BEGIN
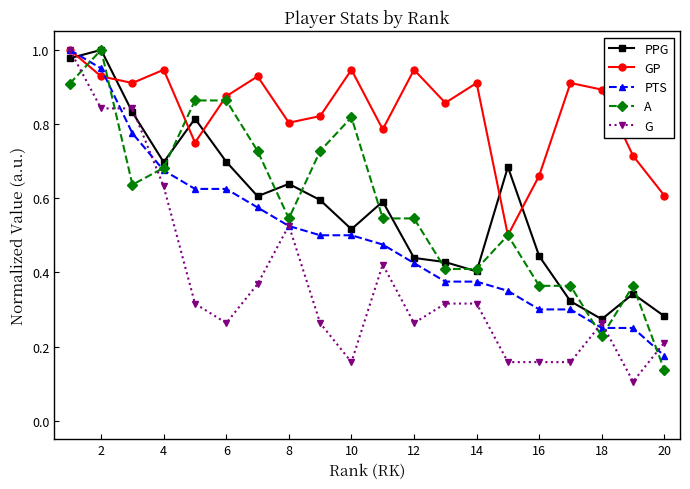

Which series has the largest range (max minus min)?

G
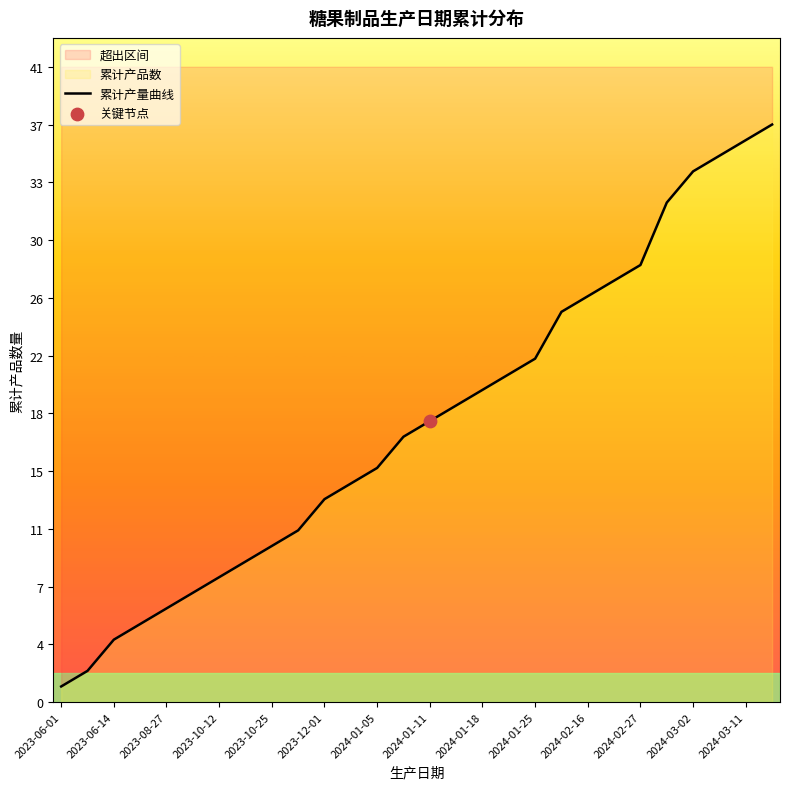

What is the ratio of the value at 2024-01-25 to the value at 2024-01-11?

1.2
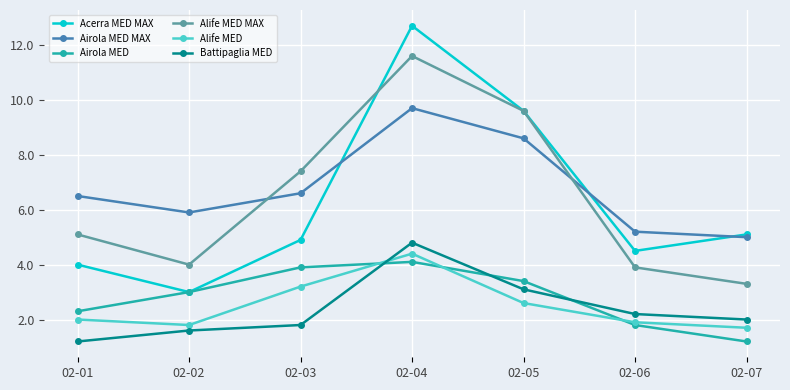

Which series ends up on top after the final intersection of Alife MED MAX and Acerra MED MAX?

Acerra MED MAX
END
_Instructions for the task_
Arrange every line of the rows above as a Markdown table with the columns No. and Text. Number each line, and omit blank lines and the pictures.

_Exercise response_
| No. | Text |
|---|---|
| 1 | Which series has the largest range (max minus min)? |
| 2 | G |
| 3 | What is the ratio of the value at 2024-01-25 to the value at 2024-01-11? |
| 4 | 1.2 |
| 5 | Which series ends up on top after the final intersection of Alife MED MAX and Acerra MED MAX? |
| 6 | Acerra MED MAX |